### TASK BRIEF
Convert every line of the data below into a Markdown table with the columns "Row" and "Line", skipping blank lines. Omit the pictures from the table.

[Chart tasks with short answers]
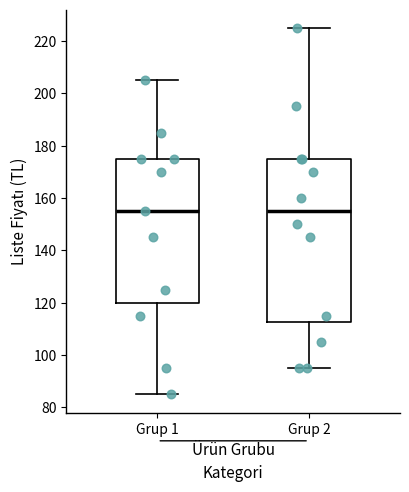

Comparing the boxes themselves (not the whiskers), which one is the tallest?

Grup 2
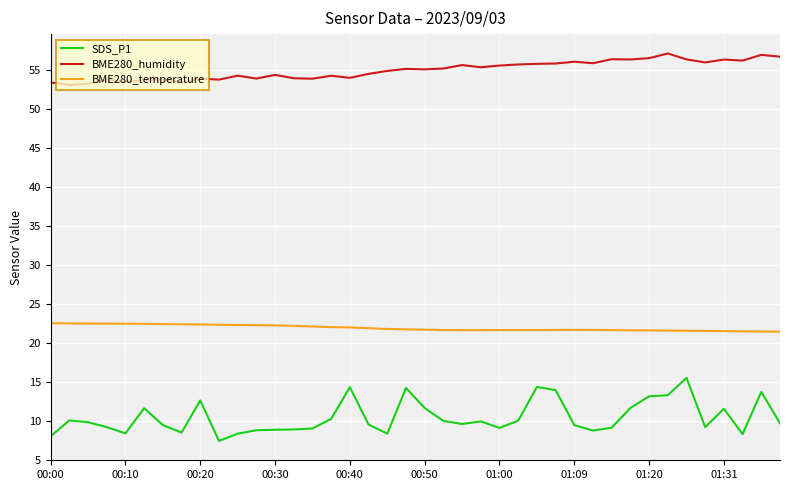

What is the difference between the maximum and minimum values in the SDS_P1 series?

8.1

### THE COMPLETED TASK
| Row | Line |
|---|---|
| 1 | Comparing the boxes themselves (not the whiskers), which one is the tallest? |
| 2 | Grup 2 |
| 3 | What is the difference between the maximum and minimum values in the SDS_P1 series? |
| 4 | 8.1 |